Despite the supposed Medicare increase, Congressman Jesse L. Jackson Jr. (D-2) has opposed much of Bush’s budget, saying it is too hard on all minorities and the poor.

For the bulk of the taxpayers, though, the future appears to be nothing but a sea of red ink. Some analysts disagree with Bush’s claim that deficit spending will only last a few years. They claim that spending at the level Bush proposes will bring us deficits for at least 10 to 15 years to come.

A large chunk of this spending will be aimed at the Cold War era, failure-ridden missile defense program and even older weapons systems.
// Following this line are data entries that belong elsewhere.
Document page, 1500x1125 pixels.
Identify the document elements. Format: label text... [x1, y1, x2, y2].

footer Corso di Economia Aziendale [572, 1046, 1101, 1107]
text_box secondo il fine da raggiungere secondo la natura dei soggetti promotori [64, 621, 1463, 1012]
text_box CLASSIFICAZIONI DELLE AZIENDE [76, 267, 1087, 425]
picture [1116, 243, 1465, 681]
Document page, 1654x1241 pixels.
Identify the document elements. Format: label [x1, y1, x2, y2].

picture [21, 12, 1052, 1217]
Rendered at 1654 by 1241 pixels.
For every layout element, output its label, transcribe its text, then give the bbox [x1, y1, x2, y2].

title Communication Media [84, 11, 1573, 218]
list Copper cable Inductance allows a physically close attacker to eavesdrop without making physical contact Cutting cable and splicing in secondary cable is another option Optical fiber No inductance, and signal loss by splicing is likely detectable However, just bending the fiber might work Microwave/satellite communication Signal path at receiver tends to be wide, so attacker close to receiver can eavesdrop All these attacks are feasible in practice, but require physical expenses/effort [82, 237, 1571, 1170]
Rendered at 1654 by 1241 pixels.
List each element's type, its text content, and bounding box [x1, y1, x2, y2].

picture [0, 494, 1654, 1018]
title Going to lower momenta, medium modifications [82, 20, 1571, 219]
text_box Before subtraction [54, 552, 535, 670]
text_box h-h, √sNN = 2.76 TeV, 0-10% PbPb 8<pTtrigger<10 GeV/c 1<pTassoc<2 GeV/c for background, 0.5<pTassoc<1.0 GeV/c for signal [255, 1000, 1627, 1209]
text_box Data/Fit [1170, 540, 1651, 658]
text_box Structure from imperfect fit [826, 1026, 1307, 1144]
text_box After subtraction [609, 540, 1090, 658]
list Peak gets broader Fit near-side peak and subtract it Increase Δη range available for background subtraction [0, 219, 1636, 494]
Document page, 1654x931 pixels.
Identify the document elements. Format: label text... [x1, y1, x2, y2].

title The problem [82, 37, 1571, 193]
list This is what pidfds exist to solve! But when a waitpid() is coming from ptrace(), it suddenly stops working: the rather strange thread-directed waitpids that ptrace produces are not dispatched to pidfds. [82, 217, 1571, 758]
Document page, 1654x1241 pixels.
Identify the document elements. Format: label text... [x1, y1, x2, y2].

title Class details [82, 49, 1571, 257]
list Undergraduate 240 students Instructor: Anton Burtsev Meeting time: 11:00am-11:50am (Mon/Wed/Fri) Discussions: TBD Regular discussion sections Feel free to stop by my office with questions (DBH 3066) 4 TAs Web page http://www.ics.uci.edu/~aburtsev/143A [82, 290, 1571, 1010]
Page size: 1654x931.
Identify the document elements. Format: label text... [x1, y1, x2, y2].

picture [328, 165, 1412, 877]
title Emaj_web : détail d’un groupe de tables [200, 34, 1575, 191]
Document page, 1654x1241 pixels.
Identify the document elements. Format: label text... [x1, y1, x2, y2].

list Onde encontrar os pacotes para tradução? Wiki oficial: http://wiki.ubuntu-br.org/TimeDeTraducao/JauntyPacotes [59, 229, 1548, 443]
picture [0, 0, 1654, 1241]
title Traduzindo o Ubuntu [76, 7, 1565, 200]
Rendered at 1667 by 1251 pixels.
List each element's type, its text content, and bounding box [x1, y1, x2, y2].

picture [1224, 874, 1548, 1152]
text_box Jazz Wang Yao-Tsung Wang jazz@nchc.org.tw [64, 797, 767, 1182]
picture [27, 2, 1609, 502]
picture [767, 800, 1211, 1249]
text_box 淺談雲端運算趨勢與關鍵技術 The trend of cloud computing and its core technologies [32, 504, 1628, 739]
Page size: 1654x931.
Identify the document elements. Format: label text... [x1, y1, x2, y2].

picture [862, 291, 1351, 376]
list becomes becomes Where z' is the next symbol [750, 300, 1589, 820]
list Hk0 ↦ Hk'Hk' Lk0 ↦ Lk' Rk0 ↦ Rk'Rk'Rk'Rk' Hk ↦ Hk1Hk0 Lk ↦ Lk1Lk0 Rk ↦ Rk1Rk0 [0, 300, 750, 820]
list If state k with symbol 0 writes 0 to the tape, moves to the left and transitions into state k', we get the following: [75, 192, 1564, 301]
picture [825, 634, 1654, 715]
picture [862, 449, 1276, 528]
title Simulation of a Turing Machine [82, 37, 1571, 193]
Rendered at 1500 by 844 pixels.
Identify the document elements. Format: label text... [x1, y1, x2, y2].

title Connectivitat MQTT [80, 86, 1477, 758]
While the pay and benefits for our armed forces personnel need to come up, their increase is dwarfed by massive spending on the War on Terrorism, and preparing for bio-terroism. Funds are included in the proposed budget which will allow Bush to wage a yet undetermined conflict overseas.

In other words, fear, the pharmaceutical companies and military-industrial complex will rake in our tax dollars while the poor and other domestic concerns get the empty bushel basket.

As Benjamin Franklin said, “Poverty often deprives a man of all spirit and virtue. It is hard for an empty bag to stand upright.”

Reading Bush Jr.’s good ol’ taxing lips, you should get that “empty” feeling.

Editor and Publisher Frank Schier contributed to this editorial.